§ **REQUEST**: Put every text line from all the records below into a single JSON list of strings, with one string per line. Leave out blank lines.

§ **TASK MATERIAL**:
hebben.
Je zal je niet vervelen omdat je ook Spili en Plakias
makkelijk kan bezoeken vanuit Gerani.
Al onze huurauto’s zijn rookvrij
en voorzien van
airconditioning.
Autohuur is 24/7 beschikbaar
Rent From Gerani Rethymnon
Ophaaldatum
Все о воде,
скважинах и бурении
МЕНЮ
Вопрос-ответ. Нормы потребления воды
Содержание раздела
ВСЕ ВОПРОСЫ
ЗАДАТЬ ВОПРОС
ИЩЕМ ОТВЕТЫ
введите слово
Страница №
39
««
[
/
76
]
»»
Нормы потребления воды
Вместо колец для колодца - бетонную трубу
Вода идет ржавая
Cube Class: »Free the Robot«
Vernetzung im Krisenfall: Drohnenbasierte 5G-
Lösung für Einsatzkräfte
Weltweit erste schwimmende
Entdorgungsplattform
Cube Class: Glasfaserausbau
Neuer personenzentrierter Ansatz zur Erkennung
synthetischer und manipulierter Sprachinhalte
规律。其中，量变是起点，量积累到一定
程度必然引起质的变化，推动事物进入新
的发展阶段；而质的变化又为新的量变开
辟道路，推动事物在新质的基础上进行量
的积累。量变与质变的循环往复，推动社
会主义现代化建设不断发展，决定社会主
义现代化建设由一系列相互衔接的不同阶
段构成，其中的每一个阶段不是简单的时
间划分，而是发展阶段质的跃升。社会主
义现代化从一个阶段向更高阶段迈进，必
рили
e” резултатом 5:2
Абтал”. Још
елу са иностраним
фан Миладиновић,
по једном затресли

§ **OUTPUT FOR THIS TASK**:
[
  "hebben.",
  "Je zal je niet vervelen omdat je ook Spili en Plakias",
  "makkelijk kan bezoeken vanuit Gerani.",
  "Al onze huurauto’s zijn rookvrij",
  "en voorzien van",
  "airconditioning.",
  "Autohuur is 24/7 beschikbaar",
  "Rent From Gerani Rethymnon",
  "Ophaaldatum",
  "Все о воде,",
  "скважинах и бурении",
  "МЕНЮ",
  "Вопрос-ответ. Нормы потребления воды",
  "Содержание раздела",
  "ВСЕ ВОПРОСЫ",
  "ЗАДАТЬ ВОПРОС",
  "ИЩЕМ ОТВЕТЫ",
  "введите слово",
  "Страница №",
  "39",
  "««",
  "[",
  "/",
  "76",
  "]",
  "»»",
  "Нормы потребления воды",
  "Вместо колец для колодца - бетонную трубу",
  "Вода идет ржавая",
  "Cube Class: »Free the Robot«",
  "Vernetzung im Krisenfall: Drohnenbasierte 5G-",
  "Lösung für Einsatzkräfte",
  "Weltweit erste schwimmende",
  "Entdorgungsplattform",
  "Cube Class: Glasfaserausbau",
  "Neuer personenzentrierter Ansatz zur Erkennung",
  "synthetischer und manipulierter Sprachinhalte",
  "规律。其中，量变是起点，量积累到一定",
  "程度必然引起质的变化，推动事物进入新",
  "的发展阶段；而质的变化又为新的量变开",
  "辟道路，推动事物在新质的基础上进行量",
  "的积累。量变与质变的循环往复，推动社",
  "会主义现代化建设不断发展，决定社会主",
  "义现代化建设由一系列相互衔接的不同阶",
  "段构成，其中的每一个阶段不是简单的时",
  "间划分，而是发展阶段质的跃升。社会主",
  "义现代化从一个阶段向更高阶段迈进，必",
  "рили",
  "e” резултатом 5:2",
  "Абтал”. Још",
  "елу са иностраним",
  "фан Миладиновић,",
  "по једном затресли"
]